◆ **EXERCISE**: Write out each line below precisely, passing over the pictures.

◆ **EXERCISE DATA**:
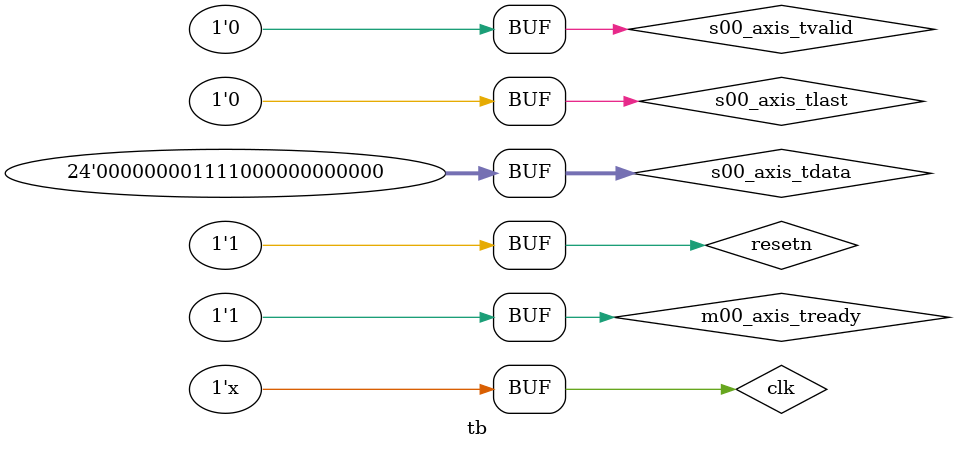
<source format=v>
`timescale 1ns / 1ps


module tb();

    reg clk, resetn;

    wire [2:0] m00_axis_tkeep;
    wire m00_axis_tuser;

    wire  m00_axis_tvalid;
    wire [23 : 0] m00_axis_tdata;

    wire  m00_axis_tlast;
    reg  m00_axis_tready;


    wire  s00_axis_tready;
    reg [23 : 0] s00_axis_tdata;

    reg  s00_axis_tlast;
    reg  s00_axis_tvalid;

    AES_CTR_v1_0 #
    (

        .H_RESOLUTION(1920),
        .V_RESOLUTION(1080),

        .C_M00_AXIS_TDATA_WIDTH(24),
        .C_M00_AXIS_START_COUNT(24),


        .C_S00_AXIS_TDATA_WIDTH(24)
    ) AES_CTR_v1_0_M00_AXIS_inst
    (
        
        .m00_axis_tkeep(m00_axis_tkeep),
        .m00_axis_tuser(m00_axis_tuser),

        .m00_axis_aclk(clk),
        .m00_axis_aresetn(resetn),
        .m00_axis_tvalid(m00_axis_tvalid),
        .m00_axis_tdata(m00_axis_tdata),

        .m00_axis_tlast(m00_axis_tlast),
        .m00_axis_tready(m00_axis_tready),


        .s00_axis_aclk(clk),
        .s00_axis_aresetn(resetn),
        .s00_axis_tready(s00_axis_tready),
        .s00_axis_tdata(s00_axis_tdata),

        .s00_axis_tlast(s00_axis_tlast),
        .s00_axis_tvalid(s00_axis_tvalid)
    );



    initial begin
        clk = 0;
        resetn = 0;
        s00_axis_tdata = 0;
        s00_axis_tvalid = 0;
        s00_axis_tlast = 0;
        m00_axis_tready = 1;
    end

    always
        #5  clk = ~clk;

    initial begin
        #10     resetn = 1;
        #100    s00_axis_tdata = 24'hfff0;
                s00_axis_tvalid = 1;
        #19210
                s00_axis_tvalid = 0;
                s00_axis_tdata = 24'hf000;

//        #1000    s00_axis_tdata = 24'hf0f0;
//                s00_axis_tvalid = 1;
        // #20 s00_axis_tdata = 24'hfff0;
        //         s00_axis_tvalid = 1;
        // #20 s00_axis_tdata = 24'hff0f;
        //         s00_axis_tvalid = 1;
        // #20 s00_axis_tdata = 24'hf0ff;
        //         s00_axis_tvalid = 1;
    end

endmodule

</source>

◆ **EXERCISE SOLUTION**:
<source format=v>
`timescale 1ns / 1ps


module tb();

    reg clk, resetn;

    wire [2:0] m00_axis_tkeep;
    wire m00_axis_tuser;

    wire  m00_axis_tvalid;
    wire [23 : 0] m00_axis_tdata;

    wire  m00_axis_tlast;
    reg  m00_axis_tready;


    wire  s00_axis_tready;
    reg [23 : 0] s00_axis_tdata;

    reg  s00_axis_tlast;
    reg  s00_axis_tvalid;

    AES_CTR_v1_0 #
    (

        .H_RESOLUTION(1920),
        .V_RESOLUTION(1080),

        .C_M00_AXIS_TDATA_WIDTH(24),
        .C_M00_AXIS_START_COUNT(24),


        .C_S00_AXIS_TDATA_WIDTH(24)
    ) AES_CTR_v1_0_M00_AXIS_inst
    (
        
        .m00_axis_tkeep(m00_axis_tkeep),
        .m00_axis_tuser(m00_axis_tuser),

        .m00_axis_aclk(clk),
        .m00_axis_aresetn(resetn),
        .m00_axis_tvalid(m00_axis_tvalid),
        .m00_axis_tdata(m00_axis_tdata),

        .m00_axis_tlast(m00_axis_tlast),
        .m00_axis_tready(m00_axis_tready),


        .s00_axis_aclk(clk),
        .s00_axis_aresetn(resetn),
        .s00_axis_tready(s00_axis_tready),
        .s00_axis_tdata(s00_axis_tdata),

        .s00_axis_tlast(s00_axis_tlast),
        .s00_axis_tvalid(s00_axis_tvalid)
    );



    initial begin
        clk = 0;
        resetn = 0;
        s00_axis_tdata = 0;
        s00_axis_tvalid = 0;
        s00_axis_tlast = 0;
        m00_axis_tready = 1;
    end

    always
        #5  clk = ~clk;

    initial begin
        #10     resetn = 1;
        #100    s00_axis_tdata = 24'hfff0;
                s00_axis_tvalid = 1;
        #19210
                s00_axis_tvalid = 0;
                s00_axis_tdata = 24'hf000;

//        #1000    s00_axis_tdata = 24'hf0f0;
//                s00_axis_tvalid = 1;
        // #20 s00_axis_tdata = 24'hfff0;
        //         s00_axis_tvalid = 1;
        // #20 s00_axis_tdata = 24'hff0f;
        //         s00_axis_tvalid = 1;
        // #20 s00_axis_tdata = 24'hf0ff;
        //         s00_axis_tvalid = 1;
    end

endmodule

</source>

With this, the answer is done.